京都市立中学3年生時の担任教師だった清水義一先生の愛情が籠った厳しいご忠告である。この中学へは、3年生になってから転入し、ちょうど1年後に卒業したので、それほど多くの思い出があるわけではないが、遊び友だちも沢山いて、嵐山と桂離宮にほど近く居心地の良い学校だった。清水先生は私があまり得意でなかった理科を担当されておられ、いつか試験問題でリアス式海岸と九十九里浜がどうして海岸沿いが違うのかという問いについて考えよとの問題があった。その時答えられず空欄のまま答案を提出した。その後答え合わせで、「君は、答が分からないのか?」と尋ねられた時に、咄嗟に「答は分かっていましたが、考えよと書かれていましたので、考えました」と返答したら、私の悪賢い返事を疑っていたかも知れないが、それなら良しと言って私に点数をくれたことを懐かしく想い出す。そんなこともあったせいだろうか、時折手紙などでも首を傾げる問いをいただくことがあった。これもあれも懐かしい。これも少年時代の忘れられないメモリーである。

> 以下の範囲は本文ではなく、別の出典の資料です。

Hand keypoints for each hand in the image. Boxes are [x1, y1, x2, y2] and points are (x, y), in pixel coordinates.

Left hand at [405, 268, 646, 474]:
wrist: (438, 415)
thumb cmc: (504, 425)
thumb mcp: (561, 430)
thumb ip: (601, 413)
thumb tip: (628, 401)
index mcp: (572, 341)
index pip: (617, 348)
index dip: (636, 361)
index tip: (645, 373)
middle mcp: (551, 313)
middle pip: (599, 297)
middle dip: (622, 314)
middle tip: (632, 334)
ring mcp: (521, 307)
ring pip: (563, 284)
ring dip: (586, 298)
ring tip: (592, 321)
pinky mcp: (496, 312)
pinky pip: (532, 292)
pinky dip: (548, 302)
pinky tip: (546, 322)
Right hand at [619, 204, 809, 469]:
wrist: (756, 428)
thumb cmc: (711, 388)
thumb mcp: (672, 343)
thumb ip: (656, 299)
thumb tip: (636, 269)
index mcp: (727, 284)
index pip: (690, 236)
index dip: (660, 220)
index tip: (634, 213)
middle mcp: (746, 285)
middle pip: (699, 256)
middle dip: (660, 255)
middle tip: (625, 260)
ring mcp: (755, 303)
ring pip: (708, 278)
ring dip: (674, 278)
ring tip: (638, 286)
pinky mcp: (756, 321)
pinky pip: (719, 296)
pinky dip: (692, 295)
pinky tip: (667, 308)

8年前に京都新聞の「旧交歓談」欄に、卒業後65年を迎えた我々の学年同窓会が取り上げられた。同級生30人がお2人の恩師をお迎えして京都市内のホテルで同窓会を開いたのである。先生とは卒業後も手紙による文通こそ続けていたが、お会いしたのはその時が卒業後初めてだった。寂しいことにその時ご出席されたお2人の先生はすでにお亡くなりになった。親しかった友人の1人も旅立たれてしまった。今では同級生も83、84歳となり、後期高齢者として健康維持に気を遣っている。

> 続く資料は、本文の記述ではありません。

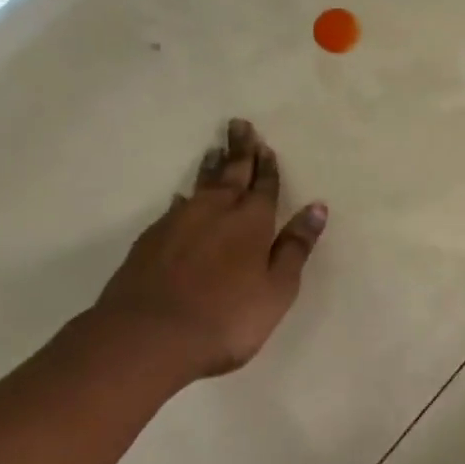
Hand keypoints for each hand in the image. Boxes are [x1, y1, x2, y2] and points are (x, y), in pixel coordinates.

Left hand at [94, 119, 327, 378]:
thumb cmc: (226, 318)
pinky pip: (175, 207)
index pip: (264, 186)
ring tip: (215, 150)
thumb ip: (296, 247)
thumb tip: (317, 207)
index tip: (266, 146)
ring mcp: (179, 223)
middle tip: (239, 125)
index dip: (267, 167)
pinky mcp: (151, 240)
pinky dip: (185, 197)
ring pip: (201, 185)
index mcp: (252, 222)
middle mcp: (216, 212)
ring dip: (211, 166)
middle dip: (239, 150)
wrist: (147, 338)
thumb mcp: (277, 289)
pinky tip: (182, 197)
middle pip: (231, 173)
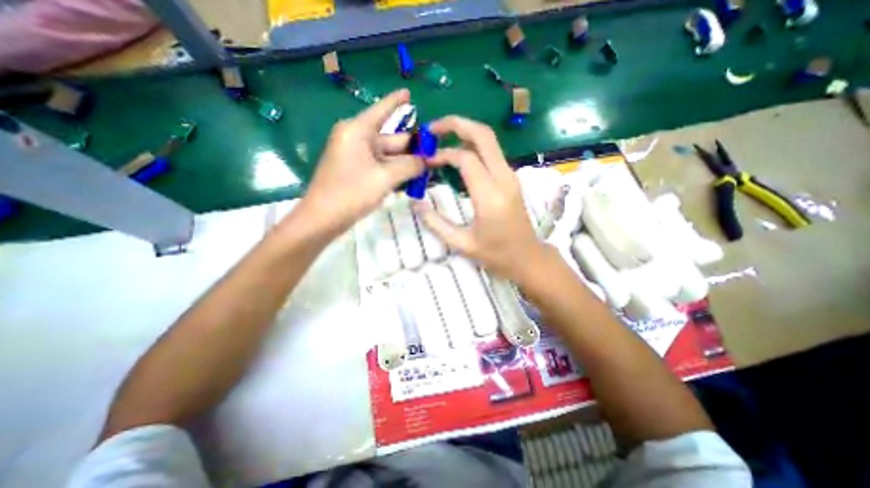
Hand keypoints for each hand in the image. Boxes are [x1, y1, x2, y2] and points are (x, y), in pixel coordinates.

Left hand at [295, 89, 426, 238]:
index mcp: (358, 131)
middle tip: (435, 154)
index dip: (396, 101)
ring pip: (388, 155)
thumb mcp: (385, 178)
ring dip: (406, 162)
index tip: (409, 93)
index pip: (381, 110)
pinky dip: (395, 171)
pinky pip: (381, 166)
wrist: (323, 218)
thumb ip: (409, 166)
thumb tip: (427, 160)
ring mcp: (356, 156)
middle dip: (412, 147)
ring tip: (428, 168)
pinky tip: (411, 178)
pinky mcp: (357, 171)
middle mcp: (356, 139)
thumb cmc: (352, 193)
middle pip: (390, 138)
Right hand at [414, 116, 549, 283]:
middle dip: (456, 124)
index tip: (426, 160)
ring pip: (489, 140)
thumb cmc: (496, 254)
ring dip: (465, 132)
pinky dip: (473, 146)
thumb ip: (435, 223)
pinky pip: (492, 152)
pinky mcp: (511, 178)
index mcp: (490, 196)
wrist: (528, 257)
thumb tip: (415, 203)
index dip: (442, 154)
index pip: (466, 158)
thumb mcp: (461, 243)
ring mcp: (511, 176)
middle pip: (483, 135)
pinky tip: (457, 155)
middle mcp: (504, 179)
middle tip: (433, 129)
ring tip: (441, 139)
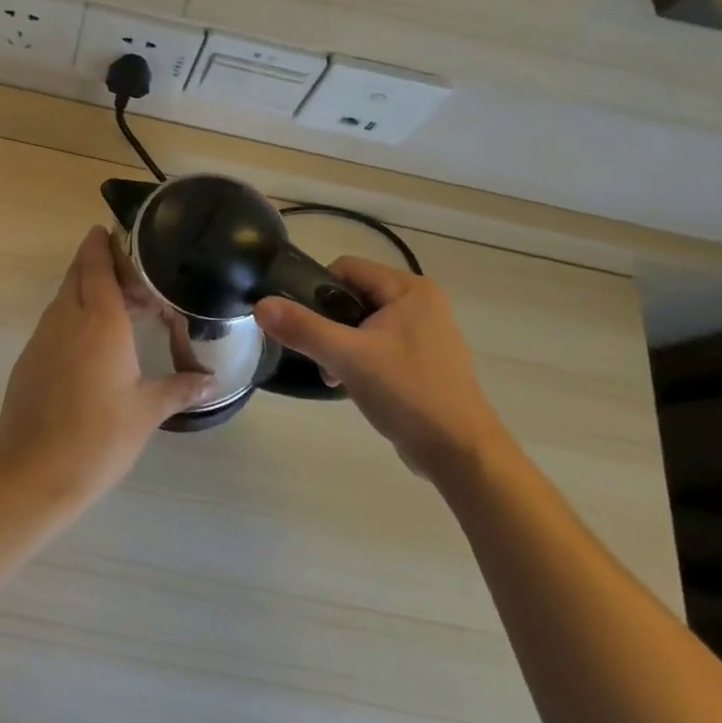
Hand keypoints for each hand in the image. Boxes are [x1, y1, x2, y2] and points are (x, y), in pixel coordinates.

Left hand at [0, 227, 213, 508]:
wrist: (34, 472)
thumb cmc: (99, 437)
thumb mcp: (147, 411)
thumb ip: (180, 388)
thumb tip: (213, 381)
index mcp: (100, 322)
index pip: (97, 267)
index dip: (101, 245)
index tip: (108, 230)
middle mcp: (67, 319)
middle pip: (77, 275)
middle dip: (96, 263)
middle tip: (127, 271)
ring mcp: (42, 338)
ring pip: (63, 298)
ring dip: (85, 291)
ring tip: (115, 306)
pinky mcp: (29, 359)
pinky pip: (53, 323)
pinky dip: (72, 316)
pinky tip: (90, 343)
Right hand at [256, 258, 507, 484]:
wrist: (461, 454)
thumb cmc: (408, 394)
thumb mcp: (348, 357)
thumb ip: (303, 328)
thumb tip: (260, 305)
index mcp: (410, 289)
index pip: (347, 268)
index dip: (317, 290)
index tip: (305, 323)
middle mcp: (421, 302)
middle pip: (354, 295)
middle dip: (330, 324)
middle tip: (320, 356)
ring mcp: (426, 332)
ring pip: (365, 323)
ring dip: (343, 345)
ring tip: (335, 376)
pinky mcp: (426, 360)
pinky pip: (380, 345)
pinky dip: (362, 360)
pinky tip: (355, 386)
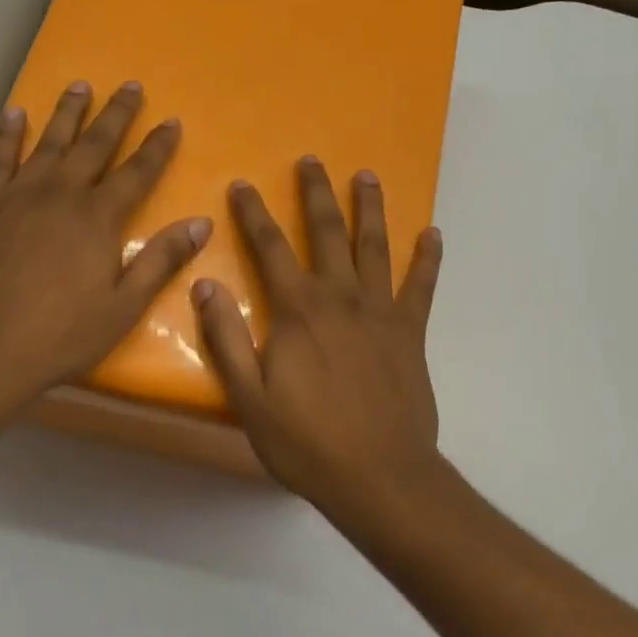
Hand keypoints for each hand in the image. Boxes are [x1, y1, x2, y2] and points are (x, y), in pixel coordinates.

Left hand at [0, 81, 211, 438]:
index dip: (157, 146)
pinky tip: (15, 115)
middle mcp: (59, 194)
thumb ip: (161, 260)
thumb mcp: (123, 307)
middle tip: (130, 85)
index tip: (171, 120)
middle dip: (116, 114)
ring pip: (48, 142)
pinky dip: (8, 135)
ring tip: (80, 85)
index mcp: (97, 218)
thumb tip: (201, 223)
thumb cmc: (59, 336)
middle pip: (94, 145)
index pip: (137, 172)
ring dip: (67, 112)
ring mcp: (16, 196)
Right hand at [192, 157, 450, 519]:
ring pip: (376, 247)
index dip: (254, 214)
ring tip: (367, 176)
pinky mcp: (411, 333)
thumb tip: (204, 285)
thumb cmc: (307, 442)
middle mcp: (341, 298)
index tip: (244, 184)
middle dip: (317, 193)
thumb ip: (226, 338)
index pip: (270, 248)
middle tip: (311, 160)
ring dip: (371, 209)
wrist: (379, 475)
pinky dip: (427, 259)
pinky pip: (422, 287)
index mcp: (298, 311)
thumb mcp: (250, 398)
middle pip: (328, 233)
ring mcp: (381, 312)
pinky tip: (432, 234)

ついては、来月から後期高齢者は一部の人を除いて、医療費の窓口負担額1割が倍額の2割負担になるが、幸い過渡的な減額措置として、3年間は1か月の外来医療の窓口負担の増加額を3千円までに抑えるとの通達を今日区役所から受け取った。明日も白内障の手術を受けるように、最近医療費の支払い額が増えたので、これは大分助かる。
うっかりして忘れていたが、今日は今から55年前に高輪プリンスホテルで妻とお見合いをした日である。当時は「敬老の日」だった。それに肖り老いても健康で幸せな月日を送れればと願っていたが、息子2人に孫5人に恵まれ、幸いにも皆健康である。それだけでも佳しとすべきであろう。